§ **HOW TO COMPLETE THIS TASK**:
Copy out every line of the entries below without any changes, and leave out the pictures.

(Dataset entries)
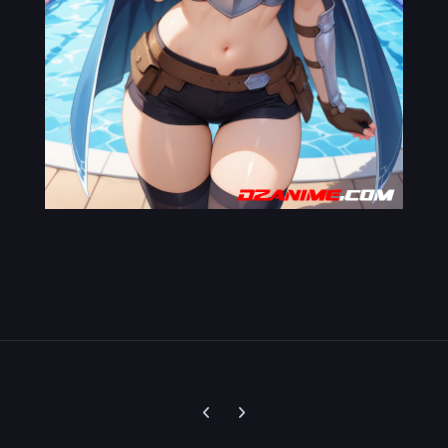
Previous carousel slide
Next carousel slide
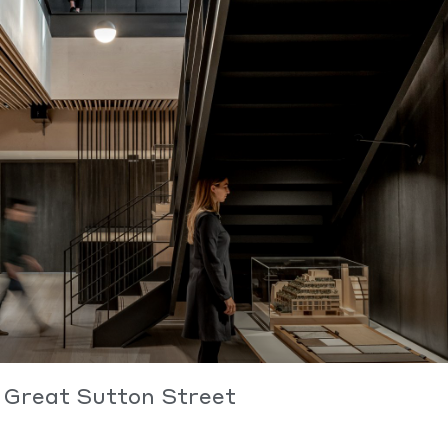
Great Sutton Street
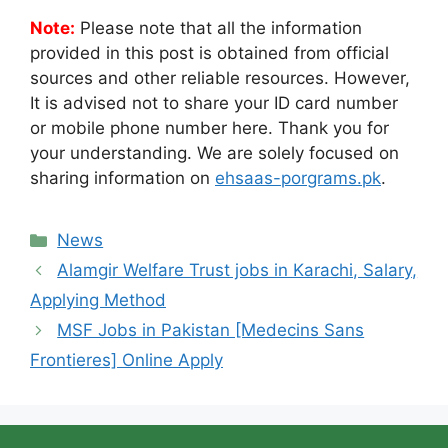
Note:
Please note that all the information
provided in this post is obtained from official
sources and other reliable resources. However,
It is advised not to share your ID card number
or mobile phone number here. Thank you for
your understanding. We are solely focused on
sharing information on
ehsaas-porgrams.pk
.
Categories
News
Alamgir Welfare Trust jobs in Karachi, Salary,
Applying Method
MSF Jobs in Pakistan [Medecins Sans
Frontieres] Online Apply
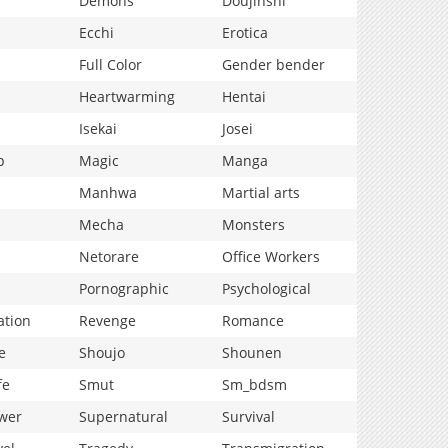
Demons
Doujinshi
Ecchi
Erotica
Full Color
Gender bender
Heartwarming
Hentai
Isekai
Josei
p
Magic
Manga
Manhwa
Martial arts
Mecha
Monsters
Netorare
Office Workers
Pornographic
Psychological
ation
Revenge
Romance
e
Shoujo
Shounen
fe
Smut
Sm_bdsm
wer
Supernatural
Survival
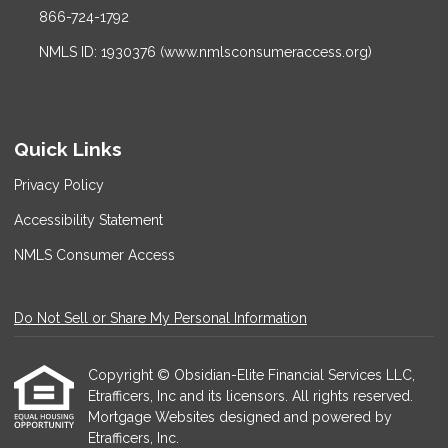
866-724-1792
NMLS ID: 1930376 (www.nmlsconsumeraccess.org)
Quick Links
Privacy Policy
Accessibility Statement
NMLS Consumer Access
Do Not Sell or Share My Personal Information
Copyright © Obsidian-Elite Financial Services LLC,
Etrafficers, Inc and its licensors. All rights reserved.
Mortgage Websites
designed and powered by
Etrafficers, Inc.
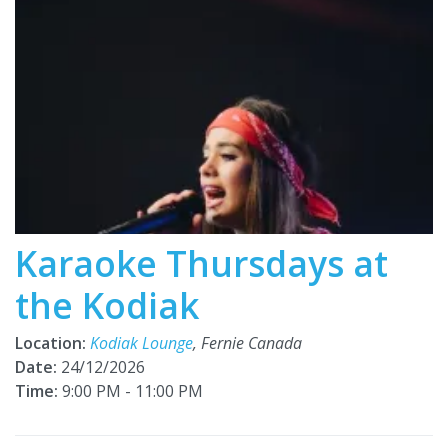
Karaoke Thursdays at
the Kodiak
Location:
Kodiak Lounge
, Fernie Canada
Date:
24/12/2026
Time:
9:00 PM - 11:00 PM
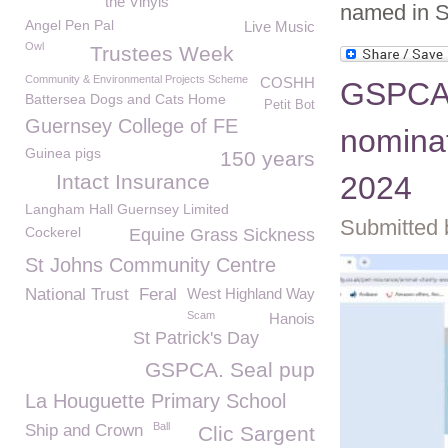
the Vinyls
named in 
Angel Pen Pal
Live Music
Owl
Trustees Week
Community & Environmental Projects Scheme
COSHH
GSPCA 
Battersea Dogs and Cats Home
Petit Bot
Guernsey College of FE
nomina
Guinea pigs
150 years
Intact Insurance
2024
Langham Hall Guernsey Limited
Submitted 
Cockerel
Equine Grass Sickness
St Johns Community Centre
National Trust
Feral
West Highland Way
Scam
Hanois
St Patrick's Day
GSPCA. Seal pup
La Houguette Primary School
Ball
Ship and Crown
Clic Sargent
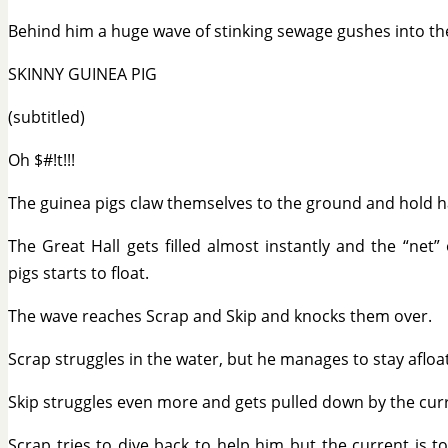
Behind him a huge wave of stinking sewage gushes into the
SKINNY GUINEA PIG
(subtitled)
Oh $#!t!!!
The guinea pigs claw themselves to the ground and hold 
The Great Hall gets filled almost instantly and the “net”
pigs starts to float.
The wave reaches Scrap and Skip and knocks them over.
Scrap struggles in the water, but he manages to stay afloat
Skip struggles even more and gets pulled down by the cur
Scrap tries to dive back to help him but the current is t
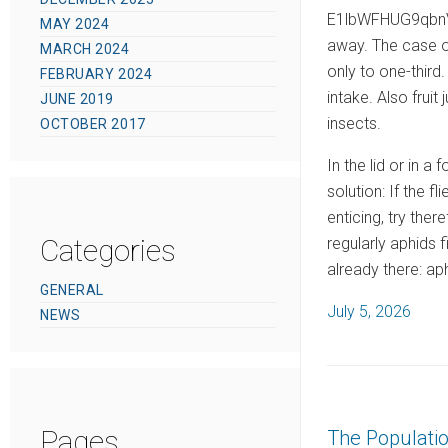
E1lbWFHUG9qbnVp
MAY 2024
away. The case of
MARCH 2024
only to one-third
FEBRUARY 2024
intake. Also frui
JUNE 2019
insects.
OCTOBER 2017
In the lid or in a
solution: If the 
enticing, try ther
Categories
regularly aphids 
already there: ap
GENERAL
P
July 5, 2026
NEWS
o
s
t
e
Pages
The Populati
d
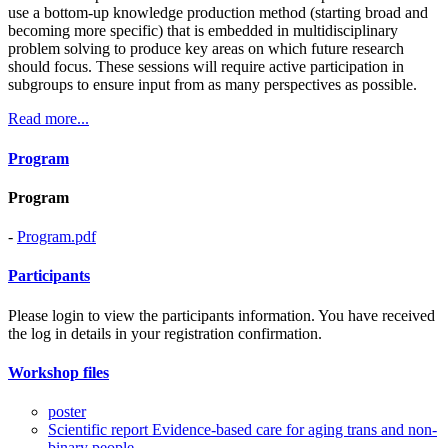
use a bottom-up knowledge production method (starting broad and
becoming more specific) that is embedded in multidisciplinary
problem solving to produce key areas on which future research
should focus. These sessions will require active participation in
subgroups to ensure input from as many perspectives as possible.
Read more...
Program
Program
-
Program.pdf
Participants
Please login to view the participants information. You have received
the log in details in your registration confirmation.
Workshop files
poster
Scientific report Evidence-based care for aging trans and non-
binary people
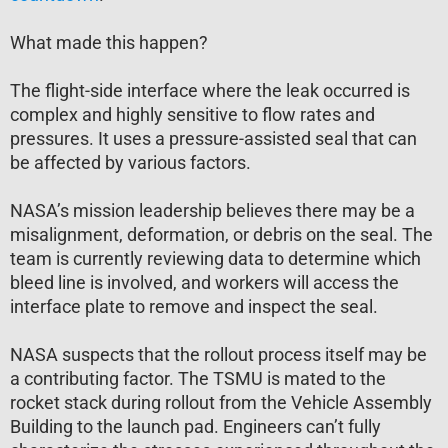
What made this happen?
The flight-side interface where the leak occurred is
complex and highly sensitive to flow rates and
pressures. It uses a pressure-assisted seal that can
be affected by various factors.
NASA’s mission leadership believes there may be a
misalignment, deformation, or debris on the seal. The
team is currently reviewing data to determine which
bleed line is involved, and workers will access the
interface plate to remove and inspect the seal.
NASA suspects that the rollout process itself may be
a contributing factor. The TSMU is mated to the
rocket stack during rollout from the Vehicle Assembly
Building to the launch pad. Engineers can’t fully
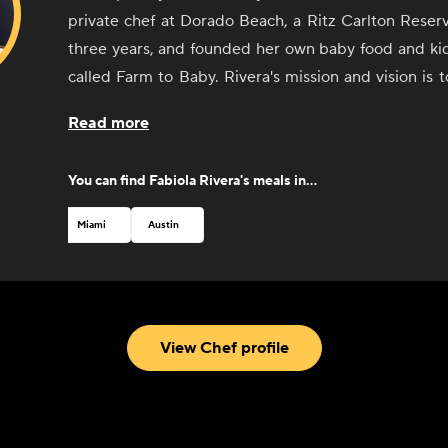
private chef at Dorado Beach, a Ritz Carlton Reser
three years, and founded her own baby food and k
called Farm to Baby. Rivera's mission and vision is t
quality food providing all the nutrients and great tast
Read more
You can find
Fabiola Rivera
's meals in...
Miami
Austin
View Chef profile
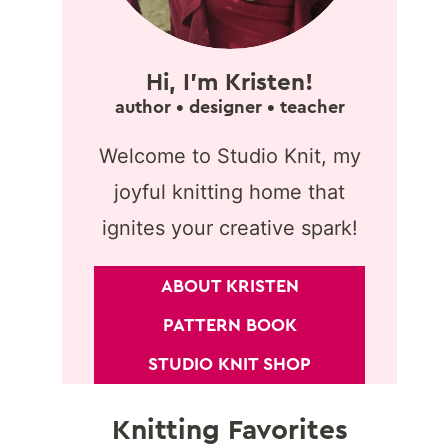
Hi, I'm Kristen!
author • designer • teacher
Welcome to Studio Knit, my
joyful knitting home that
ignites your creative spark!
ABOUT KRISTEN
PATTERN BOOK
STUDIO KNIT SHOP
Knitting Favorites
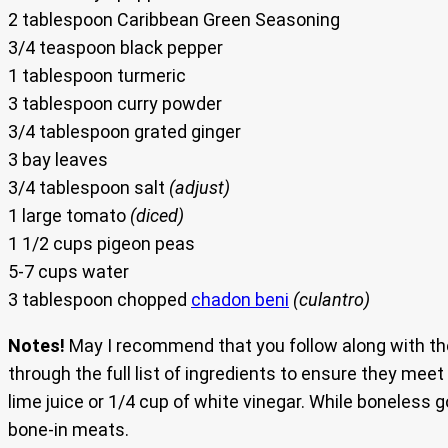
2 tablespoon Caribbean Green Seasoning
3/4 teaspoon black pepper
1 tablespoon turmeric
3 tablespoon curry powder
3/4 tablespoon grated ginger
3 bay leaves
3/4 tablespoon salt
(adjust)
1 large tomato
(diced)
1 1/2 cups pigeon peas
5-7 cups water
3 tablespoon chopped
chadon beni
(culantro)
Notes!
May I recommend that you follow along with the
through the full list of ingredients to ensure they mee
lime juice or 1/4 cup of white vinegar. While boneless
bone-in meats.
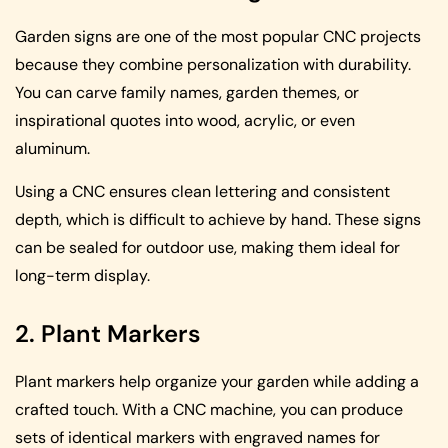
Garden signs are one of the most popular CNC projects
because they combine personalization with durability.
You can carve family names, garden themes, or
inspirational quotes into wood, acrylic, or even
aluminum.
Using a CNC ensures clean lettering and consistent
depth, which is difficult to achieve by hand. These signs
can be sealed for outdoor use, making them ideal for
long-term display.
2. Plant Markers
Plant markers help organize your garden while adding a
crafted touch. With a CNC machine, you can produce
sets of identical markers with engraved names for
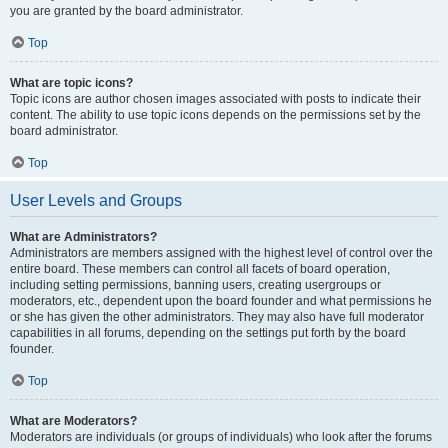
you are granted by the board administrator.
Top
What are topic icons?
Topic icons are author chosen images associated with posts to indicate their
content. The ability to use topic icons depends on the permissions set by the
board administrator.
Top
User Levels and Groups
What are Administrators?
Administrators are members assigned with the highest level of control over the
entire board. These members can control all facets of board operation,
including setting permissions, banning users, creating usergroups or
moderators, etc., dependent upon the board founder and what permissions he
or she has given the other administrators. They may also have full moderator
capabilities in all forums, depending on the settings put forth by the board
founder.
Top
What are Moderators?
Moderators are individuals (or groups of individuals) who look after the forums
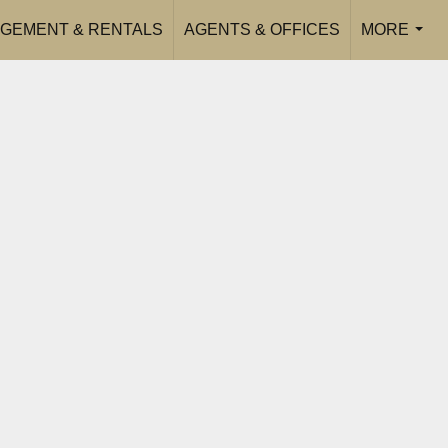
GEMENT & RENTALS
AGENTS & OFFICES
MORE
...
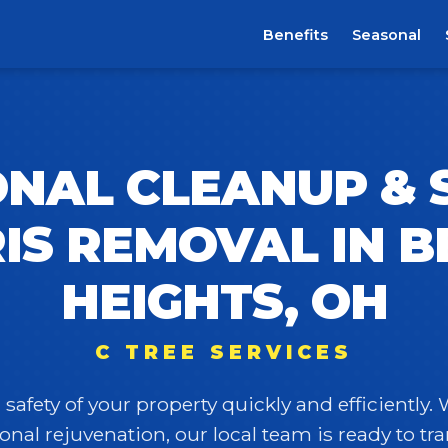
Benefits
Seasonal
NAL CLEANUP &
IS REMOVAL IN B
HEIGHTS, OH
C TREE SERVICES
safety of your property quickly and efficiently.
onal rejuvenation, our local team is ready to t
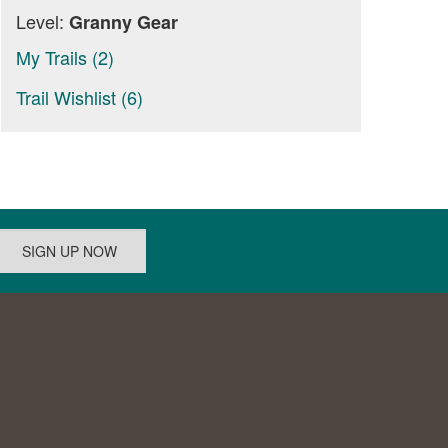
Level:
Granny Gear
My Trails (2)
Trail Wishlist (6)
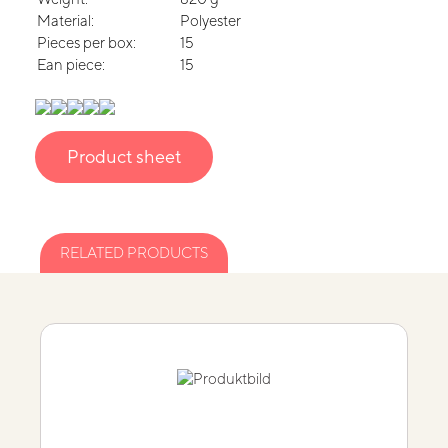
Material:
Polyester
Pieces per box:
15
Ean piece:
15
Product sheet
RELATED PRODUCTS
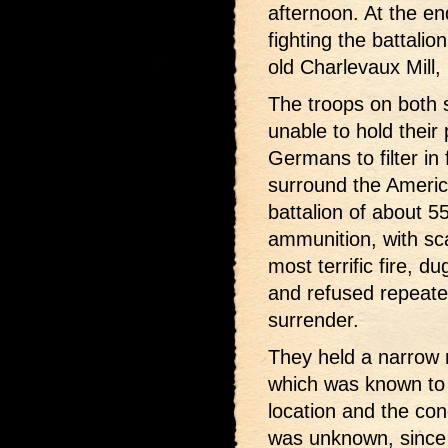
afternoon. At the en
fighting the battalio
old Charlevaux Mill, 
The troops on both 
unable to hold their 
Germans to filter i
surround the America
battalion of about 5
ammunition, with sc
most terrific fire, d
and refused repeat
surrender.
They held a narrow r
which was known to 
location and the co
was unknown, since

§ **PROBLEM SOLUTION**:
Previous carousel slide
Next carousel slide
Great Sutton Street
Note:
Please note that all the information
provided in this post is obtained from official
sources and other reliable resources. However,
It is advised not to share your ID card number
or mobile phone number here. Thank you for
your understanding. We are solely focused on
sharing information on
ehsaas-porgrams.pk
.
Categories
News
Alamgir Welfare Trust jobs in Karachi, Salary,
Applying Method
MSF Jobs in Pakistan [Medecins Sans
Frontieres] Online Apply
Demons
Doujinshi
Ecchi
Erotica
Full Color
Gender bender
Heartwarming
Hentai
Isekai
Josei
p
Magic
Manga
Manhwa
Martial arts
Mecha
Monsters
Netorare
Office Workers
Pornographic
Psychological
ation
Revenge
Romance
e
Shoujo
Shounen
fe
Smut
Sm_bdsm
wer
Supernatural
Survival
866-724-1792
NMLS ID: 1930376 (www.nmlsconsumeraccess.org)
Quick Links
Privacy Policy
Accessibility Statement
NMLS Consumer Access
Do Not Sell or Share My Personal Information
Copyright © Obsidian-Elite Financial Services LLC,
Etrafficers, Inc and its licensors. All rights reserved.
Mortgage Websites
designed and powered by
Etrafficers, Inc.
Karaoke Thursdays at
the Kodiak
Location:
Kodiak Lounge
, Fernie Canada
Date:
24/12/2026
Time:
9:00 PM - 11:00 PM
the Vinyls
named in 
Angel Pen Pal
Live Music
Owl
Trustees Week
Community & Environmental Projects Scheme
COSHH
GSPCA 
Battersea Dogs and Cats Home
Petit Bot
Guernsey College of FE
nomina
Guinea pigs
150 years
Intact Insurance
2024
Langham Hall Guernsey Limited
Submitted 
Cockerel
Equine Grass Sickness
St Johns Community Centre
National Trust
Feral
West Highland Way
Scam
Hanois
St Patrick's Day
GSPCA. Seal pup
La Houguette Primary School
Ball
Ship and Crown
Clic Sargent
Behind him a huge wave of stinking sewage gushes into the
SKINNY GUINEA PIG
(subtitled)
Oh $#!t!!!
The guinea pigs claw themselves to the ground and hold 
The Great Hall gets filled almost instantly and the “net”
pigs starts to float.
The wave reaches Scrap and Skip and knocks them over.
Scrap struggles in the water, but he manages to stay afloat
Skip struggles even more and gets pulled down by the cur
Scrap tries to dive back to help him but the current is t
E1lbWFHUG9qbnVp
MAY 2024
away. The case of
MARCH 2024
only to one-third
FEBRUARY 2024
intake. Also frui
JUNE 2019
insects.
OCTOBER 2017
In the lid or in a
solution: If the 
enticing, try ther
Categories
regularly aphids 
already there: ap
GENERAL
P
July 5, 2026
NEWS
o
s
t
e
Pages
The Populati
d
use a bottom-up knowledge production method (starting broad and
becoming more specific) that is embedded in multidisciplinary
problem solving to produce key areas on which future research
should focus. These sessions will require active participation in
subgroups to ensure input from as many perspectives as possible.
Read more...
Program
Program
-
Program.pdf
Participants
Please login to view the participants information. You have received
the log in details in your registration confirmation.
Workshop files
poster
Scientific report Evidence-based care for aging trans and non-
binary people
What made this happen?
The flight-side interface where the leak occurred is
complex and highly sensitive to flow rates and
pressures. It uses a pressure-assisted seal that can
be affected by various factors.
NASA’s mission leadership believes there may be a
misalignment, deformation, or debris on the seal. The
team is currently reviewing data to determine which
bleed line is involved, and workers will access the
interface plate to remove and inspect the seal.
NASA suspects that the rollout process itself may be
a contributing factor. The TSMU is mated to the
rocket stack during rollout from the Vehicle Assembly
Building to the launch pad. Engineers can’t fully
private chef at Dorado Beach, a Ritz Carlton Reser
three years, and founded her own baby food and k
called Farm to Baby. Rivera's mission and vision is t
quality food providing all the nutrients and great tast
Read more
You can find
Fabiola Rivera
's meals in...
Miami
Austin
View Chef profile
Hi, I'm Kristen!
author • designer • teacher
Welcome to Studio Knit, my
joyful knitting home that
ignites your creative spark!
ABOUT KRISTEN
PATTERN BOOK
STUDIO KNIT SHOP
Knitting Favorites
2 tablespoon Caribbean Green Seasoning
3/4 teaspoon black pepper
1 tablespoon turmeric
3 tablespoon curry powder
3/4 tablespoon grated ginger
3 bay leaves
3/4 tablespoon salt
(adjust)
1 large tomato
(diced)
1 1/2 cups pigeon peas
5-7 cups water
3 tablespoon chopped
chadon beni
(culantro)
Notes!
May I recommend that you follow along with the
through the full list of ingredients to ensure they mee
lime juice or 1/4 cup of white vinegar. While boneless
bone-in meats.
Garden signs are one of the most popular CNC projects
because they combine personalization with durability.
You can carve family names, garden themes, or
inspirational quotes into wood, acrylic, or even
aluminum.
Using a CNC ensures clean lettering and consistent
depth, which is difficult to achieve by hand. These signs
can be sealed for outdoor use, making them ideal for
long-term display.
2. Plant Markers
Plant markers help organize your garden while adding a
crafted touch. With a CNC machine, you can produce
sets of identical markers with engraved names for
you are granted by the board administrator.
Top
What are topic icons?
Topic icons are author chosen images associated with posts to indicate their
content. The ability to use topic icons depends on the permissions set by the
board administrator.
Top
User Levels and Groups
What are Administrators?
Administrators are members assigned with the highest level of control over the
entire board. These members can control all facets of board operation,
including setting permissions, banning users, creating usergroups or
moderators, etc., dependent upon the board founder and what permissions he
or she has given the other administrators. They may also have full moderator
capabilities in all forums, depending on the settings put forth by the board
founder.
Top
What are Moderators?
Moderators are individuals (or groups of individuals) who look after the forums
GEMENT & RENTALS
AGENTS & OFFICES
MORE
...
Benefits
Seasonal
NAL CLEANUP &
IS REMOVAL IN B
HEIGHTS, OH
C TREE SERVICES
safety of your property quickly and efficiently.
onal rejuvenation, our local team is ready to t
Level:
Granny Gear
My Trails (2)
Trail Wishlist (6)
Material:
Polyester
Pieces per box:
15
Ean piece:
15
Product sheet
RELATED PRODUCTS
afternoon. At the en
fighting the battalio
old Charlevaux Mill, 
The troops on both 
unable to hold their 
Germans to filter i
surround the America
battalion of about 5
ammunition, with sc
most terrific fire, d
and refused repeat
surrender.
They held a narrow r
which was known to 
location and the co
was unknown, since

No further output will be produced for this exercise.